Agriculture

All you need to know about selling to Fresh Produce Markets   

For any new farmer without an offtake contract, access to market can be a headache.

As much as one is passionate about farming, you still need to know where will you sell your produce at the end of the day.

Mr Vusi Mlambo, an agent from the RSA group, spoke at length about processes to follow when selling to Fresh Produce markets during the AFASA Youth 2021 Gauteng Roadshow in Pretoria recently.

RSA Group is a South African based company, founded in 1984, that specialises in the sales and marketing of fresh fruit and vegetables on behalf of farmers in all marketing channels: markets, export, retail and direct.

A Market Agent is the link between the farmer and the buyer on the market. Farmers send their produce to their chosen market agent (and market), who then endeavours to obtain the best possible price.

Mlambo said that as long as your product has the quality that qualifies it to be consumed by people it can be sold at the market.

He said that RSA group has 11 branches around the country and they help anyone who has fresh produce.

“As long as you have the product, come to the market,” he said.

He said that farmers always want to know how much they’ll get when they bring their products to the market.

“We don’t make prices; the price is determined on the day through the supply and demand.

“Also at the market, we don’t buy the products, we sell on behalf of the farmer, he said.

Mlambo said that Fresh Produce Markets are best platforms for emerging farmers without offtake contracts to start selling.

“We accommodate everyone, if your quality is good then you get the best price,” he said.

A farmer known as Xolani, told Mlambo that he had planted around 30 000 lettuce and from their projections, they were looking at selling each head for R6 or R7 but when they took them to the market, they ended up getting R3 for each head.

“Is there any form of price regulation that governs prices of crops to allow farmers to cover their expenses because if government regulates how we should pay labour, then there should be regulations for prices as well,” asked Xolani.

Mlambo said the markets do have price regulations but “we don’t have a fixed price…what we have in an average price that would range between certain figures.”

He however explained that the advantage is getting your product quality right.

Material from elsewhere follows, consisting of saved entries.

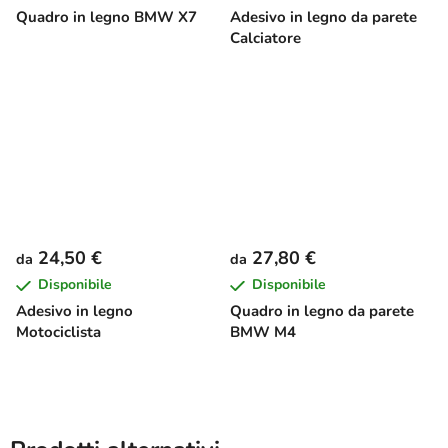
Quadro in legno BMW X7
Adesivo in legno da parete
Calciatore
24,50 €
27,80 €
da
da
Disponibile
Disponibile
Adesivo in legno
Quadro in legno da parete
Motociclista
BMW M4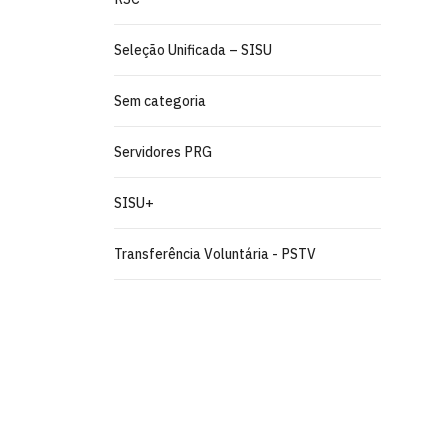
Seleção Unificada – SISU
Sem categoria
Servidores PRG
SISU+
Transferência Voluntária - PSTV
Pró-Reitoria de Graduação
Prédio da reitoria – Térreo
Cidade Universitária, João Pessoa - Para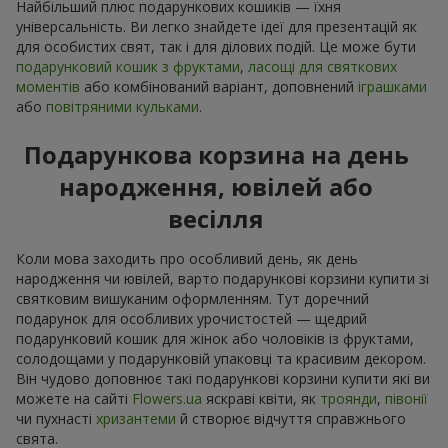
Найбільший плюс подарункових кошиків — їхня
універсальність. Ви легко знайдете ідеї для презентацій як
для особистих свят, так і для ділових подій. Це може бути
подарунковий кошик з фруктами
,
ласощі для святкових
моментів
або комбінований варіант, доповнений
іграшками
або
повітряними кульками
.
Подарункова корзина на день
народження, ювілей або
весілля
Коли мова заходить про особливий день, як день
народження чи ювілей, варто подарункові корзини купити зі
святковим вишуканим оформленням. Тут доречний
подарунок для особливих урочистостей — щедрий
подарунковий кошик для жінок або чоловіків із фруктами,
солодощами у подарунковій упаковці та красивим декором.
Він чудово доповнює такі подарункові корзини купити які ви
можете на сайті
Flowers.ua
яскраві квіти, як
троянди
,
півонії
чи пухнасті
хризантеми
й створює відчуття справжнього
свята.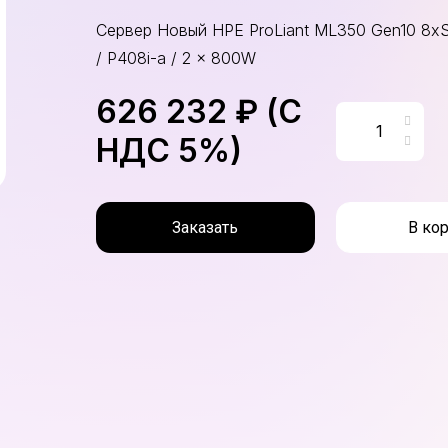
Сервер Новый HPE ProLiant ML350 Gen10 8xSF
/ P408i-a / 2 x 800W
626 232 ₽ (С
НДС 5%)
Заказать
В ко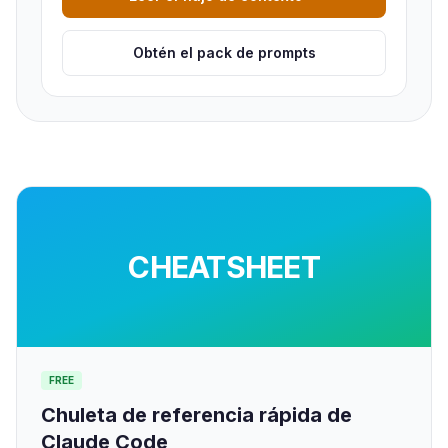
Obtén el pack de prompts
CHEATSHEET
FREE
Chuleta de referencia rápida de
Claude Code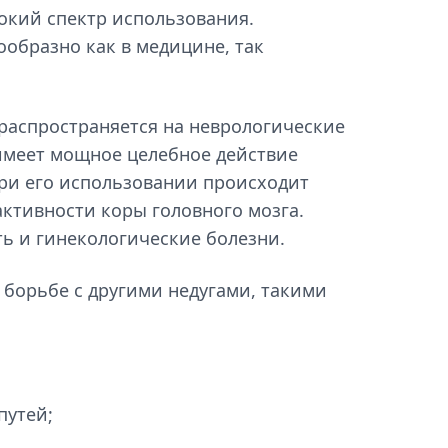
окий спектр использования.
ообразно как в медицине, так
распространяется на неврологические
имеет мощное целебное действие
при его использовании происходит
активности коры головного мозга.
ь и гинекологические болезни.
 борьбе с другими недугами, такими
путей;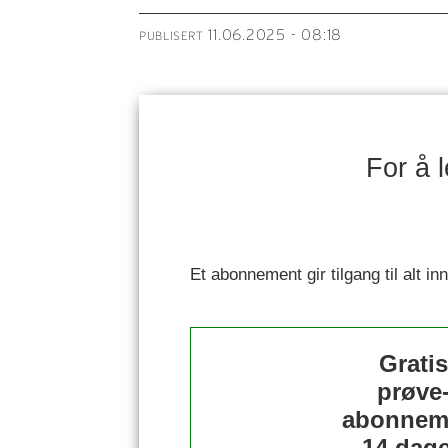
11.06.2025 - 08:18
PUBLISERT
For å 
Et abonnement gir tilgang til alt i
Grati
prøve
abonnem
14 dage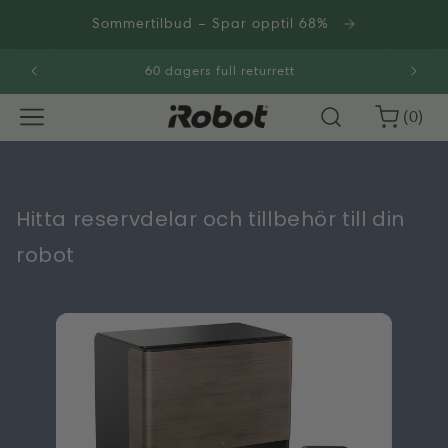
Gå
videre til
Sommertilbud – Spar opptil 68%
innholdet
60 dagers full returrett
0
Handlekurv
(0)
varer
Hitta reservdelar och tillbehör till din
robot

“Product quality is the one that fetches the best price …it will compete with the best in that commodity

“But again, in the market, the salesmen are trying to move the products fast so that they don’t rot because if they rot, then it means the farmer is the one who is going to lose

The other thing is that emerging farmers are competing with established brands in the market…so for a salesman to sell an unknown brand next to a well-known brand, sometimes they have to lower the price in order to be able to compete with well-known brands. Those are unfortunately, the dynamics we are faced with in the market,” he said.

He said that farming is a challenge as up and coming famers have to compete with commercial farmers.

“Well established famers also bring in large quantities, so for emerging farmers, producing the best quality is the way to go,” he advised.

“You also need to be in the market consistently because that’s when you’ll be able to make money when the market price fluctuates.”